Task goal:
Write the records out once more, so that nothing differs from the original.

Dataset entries

##########

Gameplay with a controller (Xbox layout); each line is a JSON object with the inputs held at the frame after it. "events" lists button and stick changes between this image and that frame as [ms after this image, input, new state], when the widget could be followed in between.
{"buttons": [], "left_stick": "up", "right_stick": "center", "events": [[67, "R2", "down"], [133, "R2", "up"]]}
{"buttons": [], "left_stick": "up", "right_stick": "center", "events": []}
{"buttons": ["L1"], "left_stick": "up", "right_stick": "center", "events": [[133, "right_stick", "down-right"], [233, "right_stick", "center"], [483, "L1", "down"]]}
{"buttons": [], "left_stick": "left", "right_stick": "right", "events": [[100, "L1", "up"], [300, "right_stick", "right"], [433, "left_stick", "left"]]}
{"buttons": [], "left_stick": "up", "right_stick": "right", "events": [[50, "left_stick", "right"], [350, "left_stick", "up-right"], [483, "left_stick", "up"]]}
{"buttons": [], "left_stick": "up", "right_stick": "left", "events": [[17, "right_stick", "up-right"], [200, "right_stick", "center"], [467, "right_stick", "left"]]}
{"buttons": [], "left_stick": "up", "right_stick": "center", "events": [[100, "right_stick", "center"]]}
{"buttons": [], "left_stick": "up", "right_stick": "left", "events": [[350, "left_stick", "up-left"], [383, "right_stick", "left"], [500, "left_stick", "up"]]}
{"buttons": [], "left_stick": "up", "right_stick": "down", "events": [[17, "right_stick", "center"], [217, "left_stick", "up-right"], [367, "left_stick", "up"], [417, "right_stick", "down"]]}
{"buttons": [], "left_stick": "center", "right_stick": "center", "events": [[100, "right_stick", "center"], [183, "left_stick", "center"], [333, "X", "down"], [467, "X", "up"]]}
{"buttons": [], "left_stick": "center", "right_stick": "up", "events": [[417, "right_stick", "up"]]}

##########

Output for this task:
Gameplay with a controller (Xbox layout); each line is a JSON object with the inputs held at the frame after it. "events" lists button and stick changes between this image and that frame as [ms after this image, input, new state], when the widget could be followed in between.
{"buttons": [], "left_stick": "up", "right_stick": "center", "events": [[67, "R2", "down"], [133, "R2", "up"]]}
{"buttons": [], "left_stick": "up", "right_stick": "center", "events": []}
{"buttons": ["L1"], "left_stick": "up", "right_stick": "center", "events": [[133, "right_stick", "down-right"], [233, "right_stick", "center"], [483, "L1", "down"]]}
{"buttons": [], "left_stick": "left", "right_stick": "right", "events": [[100, "L1", "up"], [300, "right_stick", "right"], [433, "left_stick", "left"]]}
{"buttons": [], "left_stick": "up", "right_stick": "right", "events": [[50, "left_stick", "right"], [350, "left_stick", "up-right"], [483, "left_stick", "up"]]}
{"buttons": [], "left_stick": "up", "right_stick": "left", "events": [[17, "right_stick", "up-right"], [200, "right_stick", "center"], [467, "right_stick", "left"]]}
{"buttons": [], "left_stick": "up", "right_stick": "center", "events": [[100, "right_stick", "center"]]}
{"buttons": [], "left_stick": "up", "right_stick": "left", "events": [[350, "left_stick", "up-left"], [383, "right_stick", "left"], [500, "left_stick", "up"]]}
{"buttons": [], "left_stick": "up", "right_stick": "down", "events": [[17, "right_stick", "center"], [217, "left_stick", "up-right"], [367, "left_stick", "up"], [417, "right_stick", "down"]]}
{"buttons": [], "left_stick": "center", "right_stick": "center", "events": [[100, "right_stick", "center"], [183, "left_stick", "center"], [333, "X", "down"], [467, "X", "up"]]}
{"buttons": [], "left_stick": "center", "right_stick": "up", "events": [[417, "right_stick", "up"]]}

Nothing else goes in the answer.